Word for word, set down the entries below.
○ ○ ○ ○
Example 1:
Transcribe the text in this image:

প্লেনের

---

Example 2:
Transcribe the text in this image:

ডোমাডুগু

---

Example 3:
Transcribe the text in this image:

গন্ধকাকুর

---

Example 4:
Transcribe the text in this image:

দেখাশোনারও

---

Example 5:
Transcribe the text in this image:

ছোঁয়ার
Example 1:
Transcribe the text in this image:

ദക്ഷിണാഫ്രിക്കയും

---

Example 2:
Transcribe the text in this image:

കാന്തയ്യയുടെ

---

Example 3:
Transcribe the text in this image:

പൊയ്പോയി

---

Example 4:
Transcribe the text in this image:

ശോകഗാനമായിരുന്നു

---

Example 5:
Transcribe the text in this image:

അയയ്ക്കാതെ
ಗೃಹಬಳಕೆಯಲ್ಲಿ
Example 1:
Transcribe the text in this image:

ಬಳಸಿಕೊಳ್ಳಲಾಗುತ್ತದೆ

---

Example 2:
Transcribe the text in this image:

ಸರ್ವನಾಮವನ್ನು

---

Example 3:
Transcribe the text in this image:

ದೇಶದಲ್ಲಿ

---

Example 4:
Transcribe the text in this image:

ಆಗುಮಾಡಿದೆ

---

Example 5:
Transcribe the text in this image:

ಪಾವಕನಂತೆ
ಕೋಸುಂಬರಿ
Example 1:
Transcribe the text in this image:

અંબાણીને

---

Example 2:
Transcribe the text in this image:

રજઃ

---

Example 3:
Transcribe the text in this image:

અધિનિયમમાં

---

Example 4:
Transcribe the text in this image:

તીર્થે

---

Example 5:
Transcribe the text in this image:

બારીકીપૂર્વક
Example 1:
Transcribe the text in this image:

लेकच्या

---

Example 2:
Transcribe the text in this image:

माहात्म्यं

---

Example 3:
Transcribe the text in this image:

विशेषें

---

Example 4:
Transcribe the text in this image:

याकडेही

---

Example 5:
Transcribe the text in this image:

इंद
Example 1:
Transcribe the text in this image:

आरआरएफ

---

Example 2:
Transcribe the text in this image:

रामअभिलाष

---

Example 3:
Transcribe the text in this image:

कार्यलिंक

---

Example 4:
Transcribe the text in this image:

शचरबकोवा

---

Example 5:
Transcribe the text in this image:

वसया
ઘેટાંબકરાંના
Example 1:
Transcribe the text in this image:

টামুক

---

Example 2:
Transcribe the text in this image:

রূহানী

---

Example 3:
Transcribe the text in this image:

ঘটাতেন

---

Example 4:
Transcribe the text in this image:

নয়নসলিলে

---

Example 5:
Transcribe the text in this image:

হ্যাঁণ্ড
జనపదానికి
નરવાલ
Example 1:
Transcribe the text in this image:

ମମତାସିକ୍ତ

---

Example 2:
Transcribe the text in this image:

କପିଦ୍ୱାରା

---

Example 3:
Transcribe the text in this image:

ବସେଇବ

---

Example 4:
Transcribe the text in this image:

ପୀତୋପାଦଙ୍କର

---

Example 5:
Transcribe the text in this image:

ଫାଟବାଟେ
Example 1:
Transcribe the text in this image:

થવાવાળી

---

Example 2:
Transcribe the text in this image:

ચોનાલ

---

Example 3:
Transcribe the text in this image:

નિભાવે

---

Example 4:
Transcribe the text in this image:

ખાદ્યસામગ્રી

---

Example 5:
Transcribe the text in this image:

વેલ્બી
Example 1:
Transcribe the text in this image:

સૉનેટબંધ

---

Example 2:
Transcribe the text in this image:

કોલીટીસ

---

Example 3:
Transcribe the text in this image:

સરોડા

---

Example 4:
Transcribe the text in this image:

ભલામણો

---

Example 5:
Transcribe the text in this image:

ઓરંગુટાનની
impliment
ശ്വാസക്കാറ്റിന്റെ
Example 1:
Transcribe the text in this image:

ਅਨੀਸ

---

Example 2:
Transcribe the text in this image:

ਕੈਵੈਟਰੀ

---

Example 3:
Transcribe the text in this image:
○ ○ ○ ○
TASK SOLUTION
Example 1:
Transcribe the text in this image:

প্লেনের

---

Example 2:
Transcribe the text in this image:

ডোমাডুগু

---

Example 3:
Transcribe the text in this image:

গন্ধকাকুর

---

Example 4:
Transcribe the text in this image:

দেখাশোনারও

---

Example 5:
Transcribe the text in this image:

ছোঁয়ার
Example 1:
Transcribe the text in this image:

ദക്ഷിണാഫ്രിക്കയും

---

Example 2:
Transcribe the text in this image:

കാന്തയ്യയുടെ

---

Example 3:
Transcribe the text in this image:

പൊയ്പോയി

---

Example 4:
Transcribe the text in this image:

ശോകഗാനമായിരുന്നു

---

Example 5:
Transcribe the text in this image:

അയയ്ക്കാതെ
ಗೃಹಬಳಕೆಯಲ್ಲಿ
Example 1:
Transcribe the text in this image:

ಬಳಸಿಕೊಳ್ಳಲಾಗುತ್ತದೆ

---

Example 2:
Transcribe the text in this image:

ಸರ್ವನಾಮವನ್ನು

---

Example 3:
Transcribe the text in this image:

ದೇಶದಲ್ಲಿ

---

Example 4:
Transcribe the text in this image:

ಆಗುಮಾಡಿದೆ

---

Example 5:
Transcribe the text in this image:

ಪಾವಕನಂತೆ
ಕೋಸುಂಬರಿ
Example 1:
Transcribe the text in this image:

અંબાણીને

---

Example 2:
Transcribe the text in this image:

રજઃ

---

Example 3:
Transcribe the text in this image:

અધિનિયમમાં

---

Example 4:
Transcribe the text in this image:

તીર્થે

---

Example 5:
Transcribe the text in this image:

બારીકીપૂર્વક
Example 1:
Transcribe the text in this image:

लेकच्या

---

Example 2:
Transcribe the text in this image:

माहात्म्यं

---

Example 3:
Transcribe the text in this image:

विशेषें

---

Example 4:
Transcribe the text in this image:

याकडेही

---

Example 5:
Transcribe the text in this image:

इंद
Example 1:
Transcribe the text in this image:

आरआरएफ

---

Example 2:
Transcribe the text in this image:

रामअभिलाष

---

Example 3:
Transcribe the text in this image:

कार्यलिंक

---

Example 4:
Transcribe the text in this image:

शचरबकोवा

---

Example 5:
Transcribe the text in this image:

वसया
ઘેટાંબકરાંના
Example 1:
Transcribe the text in this image:

টামুক

---

Example 2:
Transcribe the text in this image:

রূহানী

---

Example 3:
Transcribe the text in this image:

ঘটাতেন

---

Example 4:
Transcribe the text in this image:

নয়নসলিলে

---

Example 5:
Transcribe the text in this image:

হ্যাঁণ্ড
జనపదానికి
નરવાલ
Example 1:
Transcribe the text in this image:

ମମତାସିକ୍ତ

---

Example 2:
Transcribe the text in this image:

କପିଦ୍ୱାରା

---

Example 3:
Transcribe the text in this image:

ବସେଇବ

---

Example 4:
Transcribe the text in this image:

ପୀତୋପାଦଙ୍କର

---

Example 5:
Transcribe the text in this image:

ଫାଟବାଟେ
Example 1:
Transcribe the text in this image:

થવાવાળી

---

Example 2:
Transcribe the text in this image:

ચોનાલ

---

Example 3:
Transcribe the text in this image:

નિભાવે

---

Example 4:
Transcribe the text in this image:

ખાદ્યસામગ્રી

---

Example 5:
Transcribe the text in this image:

વેલ્બી
Example 1:
Transcribe the text in this image:

સૉનેટબંધ

---

Example 2:
Transcribe the text in this image:

કોલીટીસ

---

Example 3:
Transcribe the text in this image:

સરોડા

---

Example 4:
Transcribe the text in this image:

ભલામણો

---

Example 5:
Transcribe the text in this image:

ઓરંગુટાનની
impliment
ശ്വാസക്കാറ്റിന്റെ
Example 1:
Transcribe the text in this image:

ਅਨੀਸ

---

Example 2:
Transcribe the text in this image:

ਕੈਵੈਟਰੀ

---

Example 3:
Transcribe the text in this image:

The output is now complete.